# Counting phone numbers

1. Nov 12, 2004

### THA

Problem details:
I think if I pretend that N is also a number from 0-9, then there would be P(10, 7) numbers without repeats, but then that's too much and I'm not sure how I can subtract the number's that N is not supposed to have. The other way I was thinking is the last 6 numbers can be chosen P(10, 6) without repeat's but then I'm not sure how I can choose the number of N. Can someone provide some help?

2. Nov 12, 2004

### NateTG

How many single digit numbers with no repeated digits?
What about two, three, four etc.?

Also, it might be easier to figure out how many possible 7 digit numbers there are, and then subtract off the ones starting with 0 or 1.

3. Nov 12, 2004

### THA

It's regular 7-digit phone number, none of the 7 digit's can repeat. If that's not what you meant, then please clarify.

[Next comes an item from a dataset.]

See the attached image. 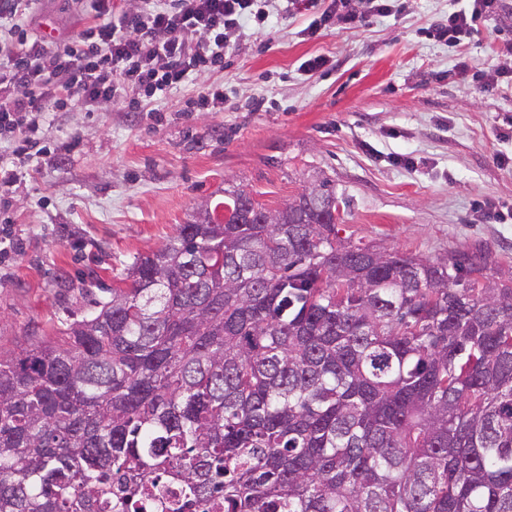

That's what I was thinking, but I'm not really sure how to count the number's that start with 0 or 1. Would it be something like: P(10,7) - 2*P(10,6) ?

4. Nov 12, 2004

### Gokul43201

Staff Emeritus
Here's what NateTG means : Forget for now that you have a 7 digit number and look at the following.

How many ways of finding a 1-digit number ? That's easy : 10 ways. Any number from 0..9 can be used.
How many 2-digit numbers without repeats ? Okay, I can put any of the10 numbers in the ten's place, and having used up this number, I can put any of the remaining 9 numbers in the unit's place. So there's 90 possibilities or P(10,2)
In this 2-digit number, if the ten's digit had to be only one of 2..9, I can fill that spot in 8 ways, and the units spot in...still only 9 ways.

And so on...